[The problem] Begin with the line holding "226 17 7.26" and end with the last line of the records below. Set down exactly those lines and leave out every picture.

[The records]
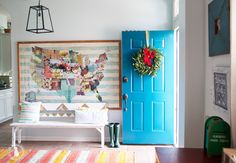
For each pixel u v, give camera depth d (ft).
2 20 23.77
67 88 17.08
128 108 16.24
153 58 15.78
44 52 17.06
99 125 15.44
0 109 23.40
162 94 16.08
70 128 17.08
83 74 16.97
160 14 16.51
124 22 16.65
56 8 16.89
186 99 9.95
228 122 7.41
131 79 16.12
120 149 15.31
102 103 16.76
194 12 9.79
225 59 7.71
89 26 16.81
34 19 17.01
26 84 17.26
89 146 15.93
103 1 16.70
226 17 7.26
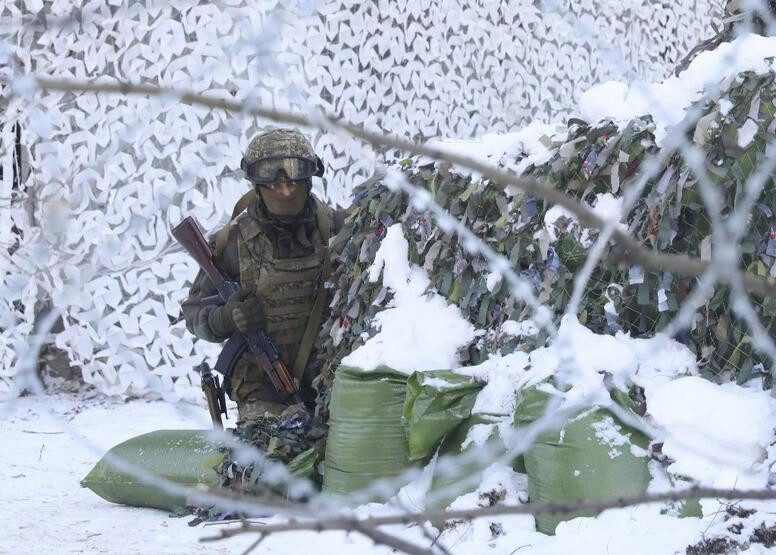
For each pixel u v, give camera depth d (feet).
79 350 27.48
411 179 15.06
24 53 26.17
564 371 11.36
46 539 13.51
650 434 11.16
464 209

[Solution]
226 17 7.26
For each pixel u v, give camera depth d (feet).
79 350 27.48
411 179 15.06
24 53 26.17
564 371 11.36
46 539 13.51
650 434 11.16
464 209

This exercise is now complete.